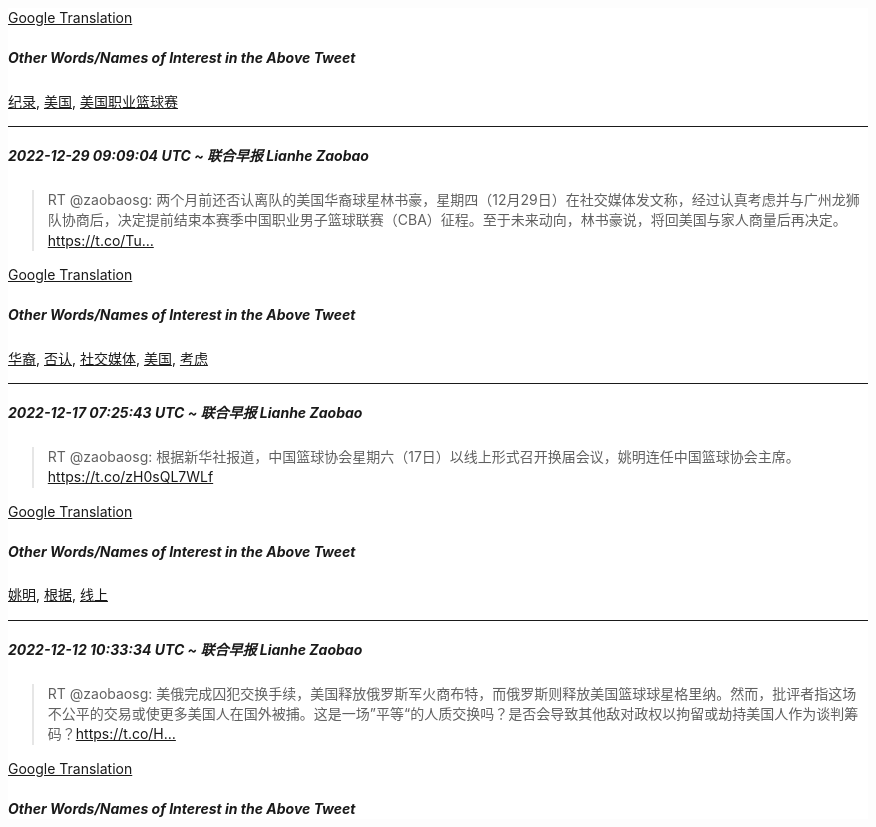 [Google Translation](https://translate.google.com/?hi=en&tab=TT&sl=zh-CN&tl=en&op=translate&text=RT+%40zaobaosg%3A+%E6%97%B6%E9%9A%9439%E5%B9%B4%E5%90%8E%EF%BC%8C%E7%BE%8E%E5%9B%BD%E8%81%8C%E4%B8%9A%E7%AF%AE%E7%90%83%E8%B5%9B%EF%BC%88NBA%EF%BC%89%E5%BE%97%E5%88%86%E7%8E%8B%E7%BB%88%E6%98%93%E4%B8%BB%E3%80%82%E6%B4%9B%E6%9D%89%E7%9F%B6%E6%B9%96%E4%BA%BA%E7%90%83%E6%98%9F%E8%A9%B9%E5%A7%86%E6%96%AF%EF%BC%88James%EF%BC%89%E6%9C%AC%E5%9C%B0%E6%97%B6%E9%97%B4%E6%98%9F%E6%9C%9F%E4%B8%89%E6%97%A9%E4%B8%8A%E5%9C%A8%E4%B8%87%E4%BC%97%E7%9E%A9%E7%9B%AE%E4%B8%8B%E6%89%93%E7%A0%B4%E6%B9%96%E4%BA%BA%E5%90%8D%E5%AE%BF%E8%B4%BE%E5%B7%B4%E5%B0%94%E7%9A%84%E7%BA%AA%E5%BD%95%EF%BC%8C%E5%9C%A8%E5%AF%B9%E5%9E%92%E4%BF%84%E5%85%8B%E6%8B%89%E8%8D%B7%E9%A9%AC%E5%9F%8E%E9%9B%B7%E9%9C%86%E7%9A%84%E6%AF%94%E8%B5%9B%E4%B8%AD%E7%A0%8D%E4%B8%8B%E5%85%A8%E5%9C%BA%E6%9C%80%E9%AB%98%E7%9A%8438%E5%88%86%EF%BC%8C%E4%BB%A53%E4%B8%878390%E5%88%86%E6%88%90%E4%B8%BANBA%E6%80%BB%E5%BE%97%E5%88%86%E6%9C%80%E9%AB%98%E7%9A%84%E7%90%83%E5%91%98%E3%80%82https%3A%E2%80%A6)
##### Other Words/Names of Interest in the Above Tweet
[纪录](纪录.md), [美国](美国.md), [美国职业篮球赛](美国职业篮球赛.md)
___
##### 2022-12-29 09:09:04 UTC ~ 联合早报 Lianhe Zaobao
> RT @zaobaosg: 两个月前还否认离队的美国华裔球星林书豪，星期四（12月29日）在社交媒体发文称，经过认真考虑并与广州龙狮队协商后，决定提前结束本赛季中国职业男子篮球联赛（CBA）征程。至于未来动向，林书豪说，将回美国与家人商量后再决定。https://t.co/Tu…

[Google Translation](https://translate.google.com/?hi=en&tab=TT&sl=zh-CN&tl=en&op=translate&text=RT+%40zaobaosg%3A+%E4%B8%A4%E4%B8%AA%E6%9C%88%E5%89%8D%E8%BF%98%E5%90%A6%E8%AE%A4%E7%A6%BB%E9%98%9F%E7%9A%84%E7%BE%8E%E5%9B%BD%E5%8D%8E%E8%A3%94%E7%90%83%E6%98%9F%E6%9E%97%E4%B9%A6%E8%B1%AA%EF%BC%8C%E6%98%9F%E6%9C%9F%E5%9B%9B%EF%BC%8812%E6%9C%8829%E6%97%A5%EF%BC%89%E5%9C%A8%E7%A4%BE%E4%BA%A4%E5%AA%92%E4%BD%93%E5%8F%91%E6%96%87%E7%A7%B0%EF%BC%8C%E7%BB%8F%E8%BF%87%E8%AE%A4%E7%9C%9F%E8%80%83%E8%99%91%E5%B9%B6%E4%B8%8E%E5%B9%BF%E5%B7%9E%E9%BE%99%E7%8B%AE%E9%98%9F%E5%8D%8F%E5%95%86%E5%90%8E%EF%BC%8C%E5%86%B3%E5%AE%9A%E6%8F%90%E5%89%8D%E7%BB%93%E6%9D%9F%E6%9C%AC%E8%B5%9B%E5%AD%A3%E4%B8%AD%E5%9B%BD%E8%81%8C%E4%B8%9A%E7%94%B7%E5%AD%90%E7%AF%AE%E7%90%83%E8%81%94%E8%B5%9B%EF%BC%88CBA%EF%BC%89%E5%BE%81%E7%A8%8B%E3%80%82%E8%87%B3%E4%BA%8E%E6%9C%AA%E6%9D%A5%E5%8A%A8%E5%90%91%EF%BC%8C%E6%9E%97%E4%B9%A6%E8%B1%AA%E8%AF%B4%EF%BC%8C%E5%B0%86%E5%9B%9E%E7%BE%8E%E5%9B%BD%E4%B8%8E%E5%AE%B6%E4%BA%BA%E5%95%86%E9%87%8F%E5%90%8E%E5%86%8D%E5%86%B3%E5%AE%9A%E3%80%82https%3A%2F%2Ft.co%2FTu%E2%80%A6)
##### Other Words/Names of Interest in the Above Tweet
[华裔](华裔.md), [否认](否认.md), [社交媒体](社交媒体.md), [美国](美国.md), [考虑](考虑.md)
___
##### 2022-12-17 07:25:43 UTC ~ 联合早报 Lianhe Zaobao
> RT @zaobaosg: 根据新华社报道，中国篮球协会星期六（17日）以线上形式召开换届会议，姚明连任中国篮球协会主席。https://t.co/zH0sQL7WLf

[Google Translation](https://translate.google.com/?hi=en&tab=TT&sl=zh-CN&tl=en&op=translate&text=RT+%40zaobaosg%3A+%E6%A0%B9%E6%8D%AE%E6%96%B0%E5%8D%8E%E7%A4%BE%E6%8A%A5%E9%81%93%EF%BC%8C%E4%B8%AD%E5%9B%BD%E7%AF%AE%E7%90%83%E5%8D%8F%E4%BC%9A%E6%98%9F%E6%9C%9F%E5%85%AD%EF%BC%8817%E6%97%A5%EF%BC%89%E4%BB%A5%E7%BA%BF%E4%B8%8A%E5%BD%A2%E5%BC%8F%E5%8F%AC%E5%BC%80%E6%8D%A2%E5%B1%8A%E4%BC%9A%E8%AE%AE%EF%BC%8C%E5%A7%9A%E6%98%8E%E8%BF%9E%E4%BB%BB%E4%B8%AD%E5%9B%BD%E7%AF%AE%E7%90%83%E5%8D%8F%E4%BC%9A%E4%B8%BB%E5%B8%AD%E3%80%82https%3A%2F%2Ft.co%2FzH0sQL7WLf)
##### Other Words/Names of Interest in the Above Tweet
[姚明](姚明.md), [根据](根据.md), [线上](线上.md)
___
##### 2022-12-12 10:33:34 UTC ~ 联合早报 Lianhe Zaobao
> RT @zaobaosg: 美俄完成囚犯交换手续，美国释放俄罗斯军火商布特，而俄罗斯则释放美国篮球球星格里纳。然而，批评者指这场不公平的交易或使更多美国人在国外被捕。这是一场”平等“的人质交换吗？是否会导致其他敌对政权以拘留或劫持美国人作为谈判筹码？https://t.co/H…

[Google Translation](https://translate.google.com/?hi=en&tab=TT&sl=zh-CN&tl=en&op=translate&text=RT+%40zaobaosg%3A+%E7%BE%8E%E4%BF%84%E5%AE%8C%E6%88%90%E5%9B%9A%E7%8A%AF%E4%BA%A4%E6%8D%A2%E6%89%8B%E7%BB%AD%EF%BC%8C%E7%BE%8E%E5%9B%BD%E9%87%8A%E6%94%BE%E4%BF%84%E7%BD%97%E6%96%AF%E5%86%9B%E7%81%AB%E5%95%86%E5%B8%83%E7%89%B9%EF%BC%8C%E8%80%8C%E4%BF%84%E7%BD%97%E6%96%AF%E5%88%99%E9%87%8A%E6%94%BE%E7%BE%8E%E5%9B%BD%E7%AF%AE%E7%90%83%E7%90%83%E6%98%9F%E6%A0%BC%E9%87%8C%E7%BA%B3%E3%80%82%E7%84%B6%E8%80%8C%EF%BC%8C%E6%89%B9%E8%AF%84%E8%80%85%E6%8C%87%E8%BF%99%E5%9C%BA%E4%B8%8D%E5%85%AC%E5%B9%B3%E7%9A%84%E4%BA%A4%E6%98%93%E6%88%96%E4%BD%BF%E6%9B%B4%E5%A4%9A%E7%BE%8E%E5%9B%BD%E4%BA%BA%E5%9C%A8%E5%9B%BD%E5%A4%96%E8%A2%AB%E6%8D%95%E3%80%82%E8%BF%99%E6%98%AF%E4%B8%80%E5%9C%BA%E2%80%9D%E5%B9%B3%E7%AD%89%E2%80%9C%E7%9A%84%E4%BA%BA%E8%B4%A8%E4%BA%A4%E6%8D%A2%E5%90%97%EF%BC%9F%E6%98%AF%E5%90%A6%E4%BC%9A%E5%AF%BC%E8%87%B4%E5%85%B6%E4%BB%96%E6%95%8C%E5%AF%B9%E6%94%BF%E6%9D%83%E4%BB%A5%E6%8B%98%E7%95%99%E6%88%96%E5%8A%AB%E6%8C%81%E7%BE%8E%E5%9B%BD%E4%BA%BA%E4%BD%9C%E4%B8%BA%E8%B0%88%E5%88%A4%E7%AD%B9%E7%A0%81%EF%BC%9Fhttps%3A%2F%2Ft.co%2FH%E2%80%A6)
##### Other Words/Names of Interest in the Above Tweet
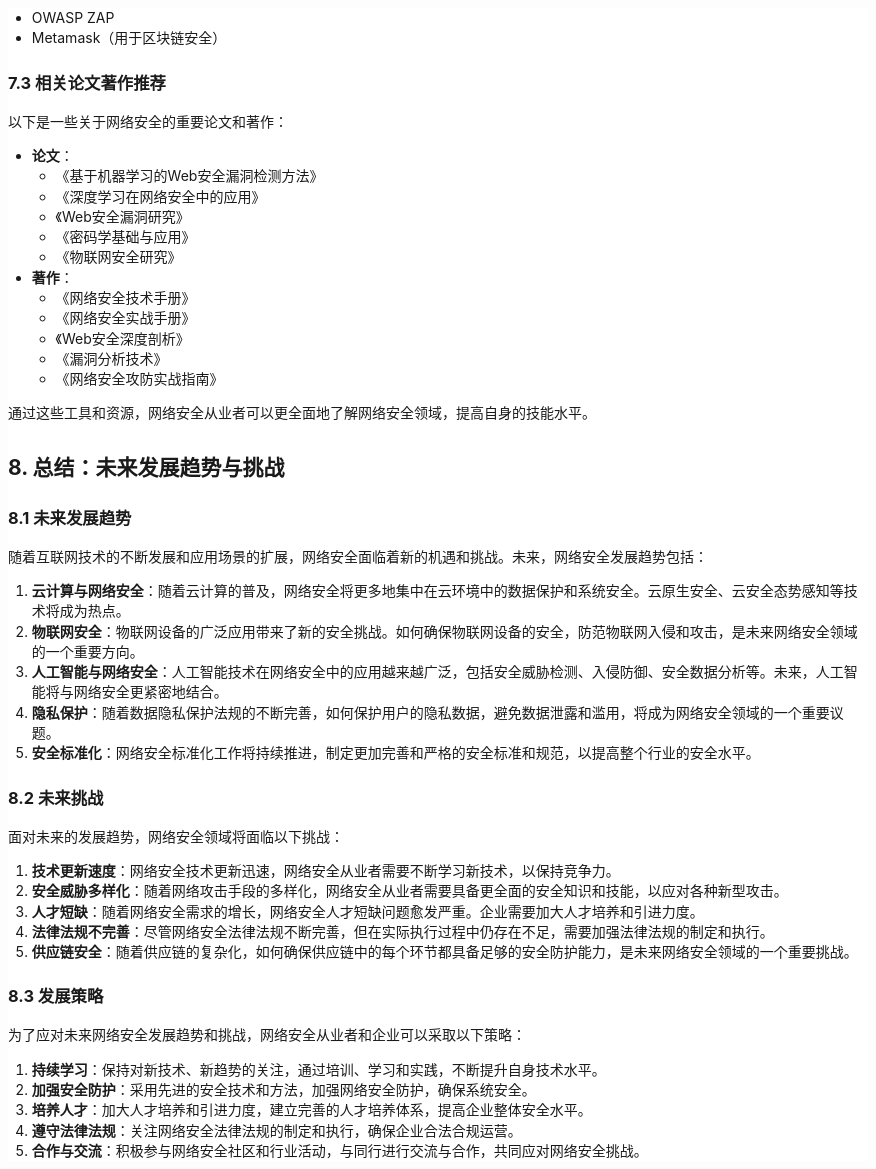   - OWASP ZAP
  - Metamask（用于区块链安全）

### 7.3 相关论文著作推荐

以下是一些关于网络安全的重要论文和著作：

- **论文**：
  - 《基于机器学习的Web安全漏洞检测方法》
  - 《深度学习在网络安全中的应用》
  - 《Web安全漏洞研究》
  - 《密码学基础与应用》
  - 《物联网安全研究》
- **著作**：
  - 《网络安全技术手册》
  - 《网络安全实战手册》
  - 《Web安全深度剖析》
  - 《漏洞分析技术》
  - 《网络安全攻防实战指南》

通过这些工具和资源，网络安全从业者可以更全面地了解网络安全领域，提高自身的技能水平。

## 8. 总结：未来发展趋势与挑战

### 8.1 未来发展趋势

随着互联网技术的不断发展和应用场景的扩展，网络安全面临着新的机遇和挑战。未来，网络安全发展趋势包括：

1. **云计算与网络安全**：随着云计算的普及，网络安全将更多地集中在云环境中的数据保护和系统安全。云原生安全、云安全态势感知等技术将成为热点。
2. **物联网安全**：物联网设备的广泛应用带来了新的安全挑战。如何确保物联网设备的安全，防范物联网入侵和攻击，是未来网络安全领域的一个重要方向。
3. **人工智能与网络安全**：人工智能技术在网络安全中的应用越来越广泛，包括安全威胁检测、入侵防御、安全数据分析等。未来，人工智能将与网络安全更紧密地结合。
4. **隐私保护**：随着数据隐私保护法规的不断完善，如何保护用户的隐私数据，避免数据泄露和滥用，将成为网络安全领域的一个重要议题。
5. **安全标准化**：网络安全标准化工作将持续推进，制定更加完善和严格的安全标准和规范，以提高整个行业的安全水平。

### 8.2 未来挑战

面对未来的发展趋势，网络安全领域将面临以下挑战：

1. **技术更新速度**：网络安全技术更新迅速，网络安全从业者需要不断学习新技术，以保持竞争力。
2. **安全威胁多样化**：随着网络攻击手段的多样化，网络安全从业者需要具备更全面的安全知识和技能，以应对各种新型攻击。
3. **人才短缺**：随着网络安全需求的增长，网络安全人才短缺问题愈发严重。企业需要加大人才培养和引进力度。
4. **法律法规不完善**：尽管网络安全法律法规不断完善，但在实际执行过程中仍存在不足，需要加强法律法规的制定和执行。
5. **供应链安全**：随着供应链的复杂化，如何确保供应链中的每个环节都具备足够的安全防护能力，是未来网络安全领域的一个重要挑战。

### 8.3 发展策略

为了应对未来网络安全发展趋势和挑战，网络安全从业者和企业可以采取以下策略：

1. **持续学习**：保持对新技术、新趋势的关注，通过培训、学习和实践，不断提升自身技术水平。
2. **加强安全防护**：采用先进的安全技术和方法，加强网络安全防护，确保系统安全。
3. **培养人才**：加大人才培养和引进力度，建立完善的人才培养体系，提高企业整体安全水平。
4. **遵守法律法规**：关注网络安全法律法规的制定和执行，确保企业合法合规运营。
5. **合作与交流**：积极参与网络安全社区和行业活动，与同行进行交流与合作，共同应对网络安全挑战。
————
WHAT IS BEING ASKED →
Locate each line in the records that contains the string "Lianhe", and copy every such line in full. Matching is case-sensitive.

ANSWER TO THIS PROBLEM →
##### 2022-12-29 09:09:04 UTC ~ 联合早报 Lianhe Zaobao
##### 2022-12-17 07:25:43 UTC ~ 联合早报 Lianhe Zaobao
##### 2022-12-12 10:33:34 UTC ~ 联合早报 Lianhe Zaobao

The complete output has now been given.